Dataset items:
○ ○ ○ ○ ○ ○ ○

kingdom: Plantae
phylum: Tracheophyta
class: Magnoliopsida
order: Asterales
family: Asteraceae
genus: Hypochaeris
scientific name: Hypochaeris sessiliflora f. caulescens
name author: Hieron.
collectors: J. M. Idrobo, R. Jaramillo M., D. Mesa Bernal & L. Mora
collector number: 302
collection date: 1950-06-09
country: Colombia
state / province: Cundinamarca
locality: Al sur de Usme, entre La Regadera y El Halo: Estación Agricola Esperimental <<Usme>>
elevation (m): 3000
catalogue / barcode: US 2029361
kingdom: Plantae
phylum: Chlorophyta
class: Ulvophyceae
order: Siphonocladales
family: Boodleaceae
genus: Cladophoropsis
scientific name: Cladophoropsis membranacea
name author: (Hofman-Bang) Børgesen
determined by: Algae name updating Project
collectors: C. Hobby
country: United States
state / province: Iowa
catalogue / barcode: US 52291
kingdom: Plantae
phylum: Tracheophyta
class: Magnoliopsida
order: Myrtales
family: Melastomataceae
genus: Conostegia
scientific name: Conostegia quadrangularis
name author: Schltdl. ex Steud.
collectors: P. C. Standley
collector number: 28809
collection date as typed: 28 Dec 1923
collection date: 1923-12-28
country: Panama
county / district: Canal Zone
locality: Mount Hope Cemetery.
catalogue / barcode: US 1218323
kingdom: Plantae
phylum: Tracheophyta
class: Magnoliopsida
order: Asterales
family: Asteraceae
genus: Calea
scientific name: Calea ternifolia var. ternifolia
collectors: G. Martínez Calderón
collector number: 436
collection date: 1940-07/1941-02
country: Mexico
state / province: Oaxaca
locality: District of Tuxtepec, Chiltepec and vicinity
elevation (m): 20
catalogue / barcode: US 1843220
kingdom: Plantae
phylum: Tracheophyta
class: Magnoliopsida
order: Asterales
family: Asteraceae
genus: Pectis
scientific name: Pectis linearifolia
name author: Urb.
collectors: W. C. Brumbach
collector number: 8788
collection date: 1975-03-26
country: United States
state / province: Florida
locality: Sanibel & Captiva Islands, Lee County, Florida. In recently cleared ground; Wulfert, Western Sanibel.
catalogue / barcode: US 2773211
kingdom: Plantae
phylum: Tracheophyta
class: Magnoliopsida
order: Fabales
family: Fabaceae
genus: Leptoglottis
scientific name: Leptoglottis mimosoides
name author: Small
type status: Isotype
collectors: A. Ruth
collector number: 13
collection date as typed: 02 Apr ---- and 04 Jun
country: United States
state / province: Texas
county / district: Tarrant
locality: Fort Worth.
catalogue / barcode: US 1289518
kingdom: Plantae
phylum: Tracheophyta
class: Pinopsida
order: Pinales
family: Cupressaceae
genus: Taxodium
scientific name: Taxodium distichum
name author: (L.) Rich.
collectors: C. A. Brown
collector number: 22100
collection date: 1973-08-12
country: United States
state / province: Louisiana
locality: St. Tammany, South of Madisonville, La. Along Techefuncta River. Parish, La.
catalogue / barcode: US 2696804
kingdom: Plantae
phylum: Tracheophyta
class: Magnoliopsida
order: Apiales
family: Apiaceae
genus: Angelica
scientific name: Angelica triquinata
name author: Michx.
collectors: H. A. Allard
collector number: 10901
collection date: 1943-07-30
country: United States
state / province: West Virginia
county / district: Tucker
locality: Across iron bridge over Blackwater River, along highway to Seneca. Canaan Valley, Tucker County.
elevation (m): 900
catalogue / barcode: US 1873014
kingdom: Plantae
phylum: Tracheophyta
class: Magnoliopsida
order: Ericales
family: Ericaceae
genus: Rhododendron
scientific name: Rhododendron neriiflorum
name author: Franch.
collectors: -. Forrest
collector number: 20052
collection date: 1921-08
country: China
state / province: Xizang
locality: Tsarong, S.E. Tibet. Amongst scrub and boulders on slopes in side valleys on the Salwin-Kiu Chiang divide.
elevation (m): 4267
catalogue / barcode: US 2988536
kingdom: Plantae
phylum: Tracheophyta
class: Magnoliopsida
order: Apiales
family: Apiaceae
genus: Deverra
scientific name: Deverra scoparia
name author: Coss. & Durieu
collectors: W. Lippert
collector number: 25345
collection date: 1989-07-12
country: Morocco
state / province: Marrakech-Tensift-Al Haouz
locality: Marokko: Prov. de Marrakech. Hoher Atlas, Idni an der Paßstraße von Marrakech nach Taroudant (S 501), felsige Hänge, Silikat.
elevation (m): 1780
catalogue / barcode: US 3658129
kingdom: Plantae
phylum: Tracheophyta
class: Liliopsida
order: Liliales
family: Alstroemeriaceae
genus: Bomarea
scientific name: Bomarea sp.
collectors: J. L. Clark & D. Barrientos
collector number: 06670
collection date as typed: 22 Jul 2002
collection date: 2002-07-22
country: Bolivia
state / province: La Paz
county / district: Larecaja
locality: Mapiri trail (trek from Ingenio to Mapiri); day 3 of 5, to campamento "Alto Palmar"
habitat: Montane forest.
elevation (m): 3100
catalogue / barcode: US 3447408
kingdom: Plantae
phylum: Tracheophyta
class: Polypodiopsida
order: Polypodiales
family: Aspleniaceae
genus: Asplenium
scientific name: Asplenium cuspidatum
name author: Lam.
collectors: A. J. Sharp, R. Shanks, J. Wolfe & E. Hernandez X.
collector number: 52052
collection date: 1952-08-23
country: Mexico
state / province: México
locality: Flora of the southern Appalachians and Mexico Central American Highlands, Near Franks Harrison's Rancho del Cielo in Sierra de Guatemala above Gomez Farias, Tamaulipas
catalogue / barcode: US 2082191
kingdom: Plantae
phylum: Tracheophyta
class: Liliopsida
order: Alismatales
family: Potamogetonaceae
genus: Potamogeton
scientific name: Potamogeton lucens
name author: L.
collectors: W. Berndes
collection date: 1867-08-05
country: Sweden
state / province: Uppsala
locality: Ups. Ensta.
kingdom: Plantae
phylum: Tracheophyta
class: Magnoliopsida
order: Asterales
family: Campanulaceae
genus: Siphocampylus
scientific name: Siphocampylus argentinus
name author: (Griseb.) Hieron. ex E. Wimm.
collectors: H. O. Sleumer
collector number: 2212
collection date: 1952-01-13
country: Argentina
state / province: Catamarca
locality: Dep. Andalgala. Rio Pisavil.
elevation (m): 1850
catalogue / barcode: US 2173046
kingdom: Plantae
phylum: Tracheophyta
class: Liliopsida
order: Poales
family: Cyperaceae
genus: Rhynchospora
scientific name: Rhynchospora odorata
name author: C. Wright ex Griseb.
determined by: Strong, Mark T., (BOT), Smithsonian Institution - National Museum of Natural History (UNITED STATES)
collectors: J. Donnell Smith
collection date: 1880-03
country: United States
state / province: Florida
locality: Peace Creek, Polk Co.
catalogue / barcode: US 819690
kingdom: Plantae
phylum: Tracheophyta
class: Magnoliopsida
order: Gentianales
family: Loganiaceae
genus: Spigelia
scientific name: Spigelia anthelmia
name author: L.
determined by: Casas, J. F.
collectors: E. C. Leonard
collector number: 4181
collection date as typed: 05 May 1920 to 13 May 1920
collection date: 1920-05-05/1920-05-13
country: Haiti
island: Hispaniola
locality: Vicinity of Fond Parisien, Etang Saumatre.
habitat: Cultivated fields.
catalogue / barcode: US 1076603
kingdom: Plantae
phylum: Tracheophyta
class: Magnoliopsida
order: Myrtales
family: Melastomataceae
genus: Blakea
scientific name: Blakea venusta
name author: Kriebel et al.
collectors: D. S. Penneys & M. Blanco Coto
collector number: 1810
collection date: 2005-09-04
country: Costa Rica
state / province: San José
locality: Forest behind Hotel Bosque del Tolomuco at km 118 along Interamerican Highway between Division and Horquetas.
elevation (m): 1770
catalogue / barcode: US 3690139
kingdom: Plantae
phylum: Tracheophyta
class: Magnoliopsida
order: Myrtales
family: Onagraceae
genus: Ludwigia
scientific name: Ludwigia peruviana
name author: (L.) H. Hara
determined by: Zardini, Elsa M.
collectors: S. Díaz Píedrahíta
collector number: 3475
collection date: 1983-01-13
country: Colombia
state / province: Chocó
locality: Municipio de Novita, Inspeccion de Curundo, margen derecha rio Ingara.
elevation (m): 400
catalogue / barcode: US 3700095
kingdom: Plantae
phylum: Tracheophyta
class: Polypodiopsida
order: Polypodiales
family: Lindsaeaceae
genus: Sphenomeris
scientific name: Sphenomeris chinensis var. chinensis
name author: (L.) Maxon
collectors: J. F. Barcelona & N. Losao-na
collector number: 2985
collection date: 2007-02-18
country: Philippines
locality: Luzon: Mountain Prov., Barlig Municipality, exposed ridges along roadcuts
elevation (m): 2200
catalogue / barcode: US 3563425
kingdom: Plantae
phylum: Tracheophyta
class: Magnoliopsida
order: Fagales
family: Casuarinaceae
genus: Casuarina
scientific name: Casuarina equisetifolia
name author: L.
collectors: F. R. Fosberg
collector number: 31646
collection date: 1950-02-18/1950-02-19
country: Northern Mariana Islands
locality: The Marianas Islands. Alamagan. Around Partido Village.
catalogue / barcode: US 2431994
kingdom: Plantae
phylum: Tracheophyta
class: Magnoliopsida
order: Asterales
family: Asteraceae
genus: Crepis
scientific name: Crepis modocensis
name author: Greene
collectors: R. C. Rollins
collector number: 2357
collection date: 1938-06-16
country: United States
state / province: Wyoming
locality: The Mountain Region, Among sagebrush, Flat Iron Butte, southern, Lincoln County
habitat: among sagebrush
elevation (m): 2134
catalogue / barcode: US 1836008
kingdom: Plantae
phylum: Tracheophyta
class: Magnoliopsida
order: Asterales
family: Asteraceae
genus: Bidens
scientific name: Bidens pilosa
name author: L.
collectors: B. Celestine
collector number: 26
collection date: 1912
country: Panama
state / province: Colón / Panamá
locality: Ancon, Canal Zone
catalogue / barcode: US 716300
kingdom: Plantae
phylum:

○ ○ ○ ○ ○ ○ ○

_DIRECTIONS FOR THIS TASK_
Show every line above that contains the word "elevation", matching case exactly.

_EXERCISE SOLUTION_
elevation (m): 3000
elevation (m): 20
elevation (m): 900
elevation (m): 4267
elevation (m): 1780
elevation (m): 3100
elevation (m): 1850
elevation (m): 1770
elevation (m): 400
elevation (m): 2200
elevation (m): 2134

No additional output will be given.